[Saved data entries]
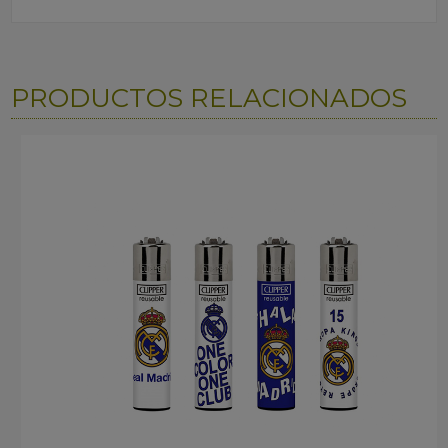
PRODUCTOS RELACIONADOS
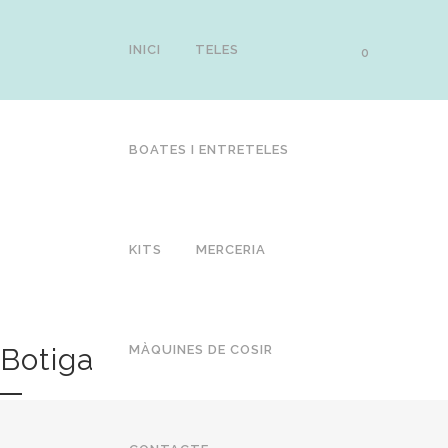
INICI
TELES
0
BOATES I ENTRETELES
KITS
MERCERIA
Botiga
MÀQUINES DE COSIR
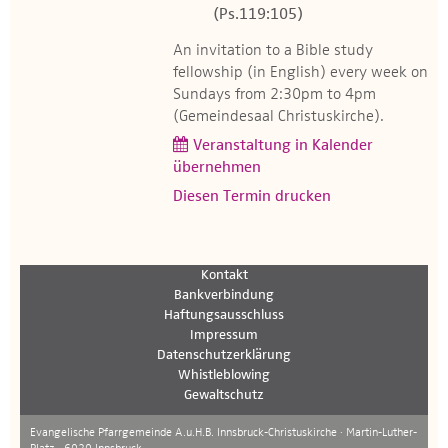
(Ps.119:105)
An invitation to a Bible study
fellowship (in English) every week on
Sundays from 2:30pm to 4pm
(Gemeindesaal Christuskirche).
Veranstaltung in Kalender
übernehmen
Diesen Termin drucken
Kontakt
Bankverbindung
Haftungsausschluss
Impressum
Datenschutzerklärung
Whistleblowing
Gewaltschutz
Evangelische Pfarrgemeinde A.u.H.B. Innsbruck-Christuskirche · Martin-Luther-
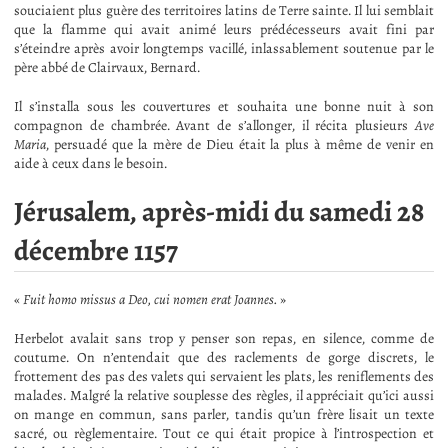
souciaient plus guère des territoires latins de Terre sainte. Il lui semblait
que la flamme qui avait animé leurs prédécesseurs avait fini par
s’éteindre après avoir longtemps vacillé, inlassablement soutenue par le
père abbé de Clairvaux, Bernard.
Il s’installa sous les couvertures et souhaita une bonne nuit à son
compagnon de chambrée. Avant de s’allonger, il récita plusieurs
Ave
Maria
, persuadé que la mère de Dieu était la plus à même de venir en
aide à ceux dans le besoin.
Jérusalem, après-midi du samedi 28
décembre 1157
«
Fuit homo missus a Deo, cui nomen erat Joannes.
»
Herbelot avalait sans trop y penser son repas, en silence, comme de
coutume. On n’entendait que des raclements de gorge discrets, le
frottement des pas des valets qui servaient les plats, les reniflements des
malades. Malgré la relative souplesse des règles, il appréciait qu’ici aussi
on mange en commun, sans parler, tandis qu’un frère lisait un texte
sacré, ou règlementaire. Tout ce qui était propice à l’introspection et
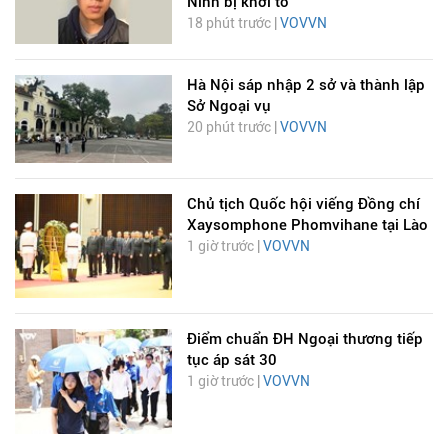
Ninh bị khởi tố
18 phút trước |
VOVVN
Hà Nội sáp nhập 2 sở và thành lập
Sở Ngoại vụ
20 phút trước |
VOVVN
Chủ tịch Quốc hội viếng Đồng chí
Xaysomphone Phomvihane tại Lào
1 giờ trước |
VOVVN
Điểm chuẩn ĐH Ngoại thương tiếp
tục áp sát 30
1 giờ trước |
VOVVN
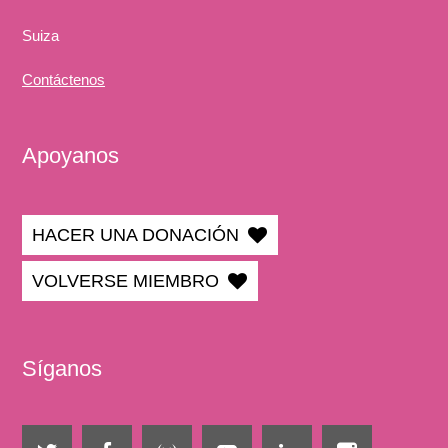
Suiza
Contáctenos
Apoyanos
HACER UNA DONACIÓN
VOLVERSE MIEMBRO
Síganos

*Goal of the exercise*
Can you change "VOVVN" to "VOV" throughout the listing and write out all its lines again, with everything else kept the same and the pictures left out?

*Response below*
PRODUCTOS RELACIONADOS
INICI
TELES
0
BOATES I ENTRETELES
KITS
MERCERIA
Botiga
MÀQUINES DE COSIR
(Ps.119:105)
An invitation to a Bible study
fellowship (in English) every week on
Sundays from 2:30pm to 4pm
(Gemeindesaal Christuskirche).
Veranstaltung in Kalender
übernehmen
Diesen Termin drucken
Kontakt
Bankverbindung
Haftungsausschluss
Impressum
Datenschutzerklärung
Whistleblowing
Gewaltschutz
Evangelische Pfarrgemeinde A.u.H.B. Innsbruck-Christuskirche · Martin-Luther-
souciaient plus guère des territoires latins de Terre sainte. Il lui semblait
que la flamme qui avait animé leurs prédécesseurs avait fini par
s’éteindre après avoir longtemps vacillé, inlassablement soutenue par le
père abbé de Clairvaux, Bernard.
Il s’installa sous les couvertures et souhaita une bonne nuit à son
compagnon de chambrée. Avant de s’allonger, il récita plusieurs
Ave
Maria
, persuadé que la mère de Dieu était la plus à même de venir en
aide à ceux dans le besoin.
Jérusalem, après-midi du samedi 28
décembre 1157
«
Fuit homo missus a Deo, cui nomen erat Joannes.
»
Herbelot avalait sans trop y penser son repas, en silence, comme de
coutume. On n’entendait que des raclements de gorge discrets, le
frottement des pas des valets qui servaient les plats, les reniflements des
malades. Malgré la relative souplesse des règles, il appréciait qu’ici aussi
on mange en commun, sans parler, tandis qu’un frère lisait un texte
sacré, ou règlementaire. Tout ce qui était propice à l’introspection et
Ninh bị khởi tố
18 phút trước |
VOV
Hà Nội sáp nhập 2 sở và thành lập
Sở Ngoại vụ
20 phút trước |
VOV
Chủ tịch Quốc hội viếng Đồng chí
Xaysomphone Phomvihane tại Lào
1 giờ trước |
VOV
Điểm chuẩn ĐH Ngoại thương tiếp
tục áp sát 30
1 giờ trước |
VOV
Suiza
Contáctenos
Apoyanos
HACER UNA DONACIÓN
VOLVERSE MIEMBRO
Síganos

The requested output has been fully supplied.